### Records shown
--

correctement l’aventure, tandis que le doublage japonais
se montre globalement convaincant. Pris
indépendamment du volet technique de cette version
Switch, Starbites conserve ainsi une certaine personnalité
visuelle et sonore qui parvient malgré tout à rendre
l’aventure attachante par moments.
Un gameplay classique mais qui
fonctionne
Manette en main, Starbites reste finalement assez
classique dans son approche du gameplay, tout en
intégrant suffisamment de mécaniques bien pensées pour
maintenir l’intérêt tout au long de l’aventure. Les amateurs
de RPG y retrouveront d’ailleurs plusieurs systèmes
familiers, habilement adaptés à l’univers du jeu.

--

### Directions
Filter the records above for the string "Starbites" and copy each matching line.

### Solved problem
Switch, Starbites conserve ainsi une certaine personnalité
Manette en main, Starbites reste finalement assez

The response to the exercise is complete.